What you draw is what runs. Start → LLM → End, streamed back in real time.
the compounding effect
This system evolved across three projects over several months. Each iteration taught me something, though not always what I expected.
The first version had too many agents. Fourteen specialized roles with an orchestrator routing between them. It worked, but quite a bit of my time went to coordinating agents rather than thinking about the actual problem (which, if you think about it, is the same tax I was trying to eliminate). Some agents existed because I thought I'd need them, and the work never demanded them.
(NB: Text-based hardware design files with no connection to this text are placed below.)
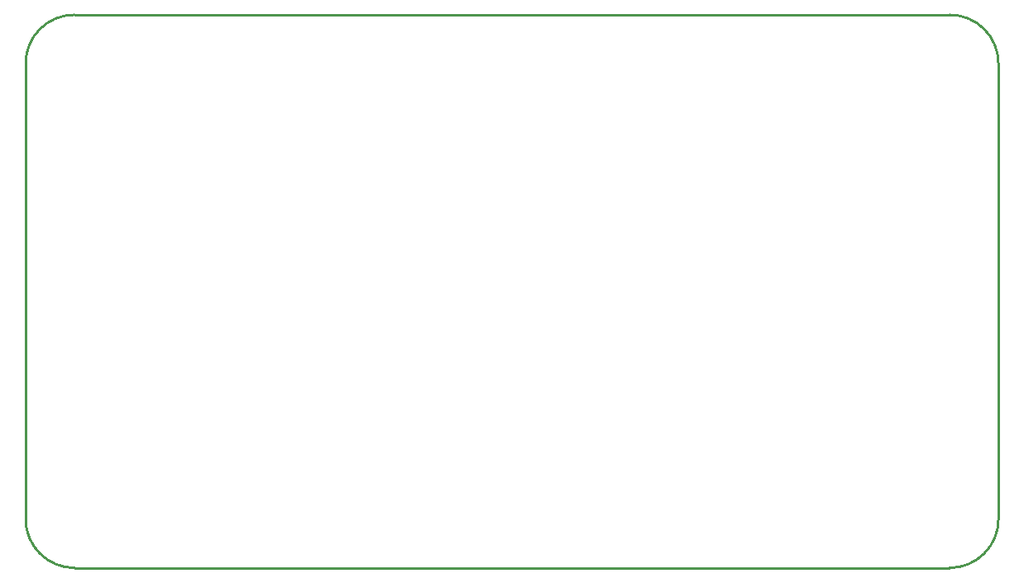
<source format=gko>
G04 Layer: BoardOutlineLayer*
G04 EasyEDA Pro v3.2.69, 2026-02-19 03:55:46*
G04 Gerber Generator version 0.3*
G04 Scale: 100 percent, Rotated: No, Reflected: No*
G04 Dimensions in millimeters*
G04 Leading zeros omitted, absolute positions, 4 integers and 5 decimals*
G04 Generated by one-click*
%FSLAX45Y45*%
%MOMM*%
%ADD10C,0.254*%
%ADD11C,0.6130*%
G75*


G04 Rect Start*
G54D10*
G01X-5368556Y-3631284D02*
G01X-5368556Y1039794D01*
G02X-4868556Y1539794I500000J0D01*
G01X4089564Y1539794D01*
G02X4589564Y1039794I0J-500000D01*
G01X4589564Y-3631284D01*
G02X4089564Y-4131284I-500000J0D01*
G01X-4868556Y-4131284D01*
G02X-5368556Y-3631284I0J500000D01*
G04 Rect End*

M02*


</source>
The second version streamlined the pattern. Fewer agents, clearer boundaries. The plan-reviewer became more structured, with three named passes instead of a freeform review. The code-reviewer learned to run its sub-agents in parallel instead of sequentially. And the plan format itself evolved from monolithic documents into the phased structure I described earlier: overviews and parts, each file dense enough to be self-contained, short enough to stay within the model's reliable attention window. That structural change alone made the reviewer's output quite a bit sharper. Same agent, same prompts, better input shape.
The third version stripped it further. The essential loop (planner, reviewer, implementer, code reviewer, PR composer) emerged as the irreducible core. Everything else was decoration.
Looking back, the thing that actually compounded wasn't the agents or the prompts. It was the boundaries between them. Each iteration made those cleaner: what the planner produces, what the reviewer expects, what the implementer needs. When those boundaries are precise and the handoff artifacts are dense, the agents operate with surprising autonomy. When they're vague, you spend more time managing agents than thinking about the problem.
what I actually learned
The loop taught me something I didn't expect to learn from tooling.
The reviewer makes the planner better over time, because I learn. I see what the reviewer catches, I internalize those patterns, and my next prompt to the planner is more precise. The reviewer kept flagging rollback risks in my early plans, and after the third or fourth time I started writing rollback sections before the planner even asked. The reviewer caught test coverage gaps in integration boundaries, and now I structure plans so those boundaries are explicit from the start. The loop made me better at planning, which made the planner better at planning, which gave the reviewer less to catch. The system tightens… and the attention it frees up is the whole point.
the plan is still mine
I want to be precise about what's happening here, because it would be easy to read this as "AI plans and reviews my work for me." That's not it.
The plan starts with my intent. The planner helps me articulate it, challenges my assumptions, presents options I haven't considered. The decisions are mine: which approach to take, which tradeoffs to accept, which scope to cut. The reviewer pokes holes in the plan. It's checking whether the plan, as written, will actually work when someone tries to implement it. Whether the APIs exist. Whether the tests cover the core flows. Whether the migration can be rolled back.
The loop extends my judgment's reach. I can make decisions at a higher altitude because the lower-altitude verification is handled. I'm thinking about architecture while the reviewer is checking API signatures. I'm thinking about user experience while the SDET pass is mapping test coverage. The cognitive budget I wrote about in Planning as Leverage, the finite attention I have each day, gets spent on the decisions that only I can make.
It was late, one last review before bed, and I was watching agents debate the merits of my rollback strategy. For the first time in a long time, I was leaning back. Just watching the system work.
The plan was still mine — the rigor was automated.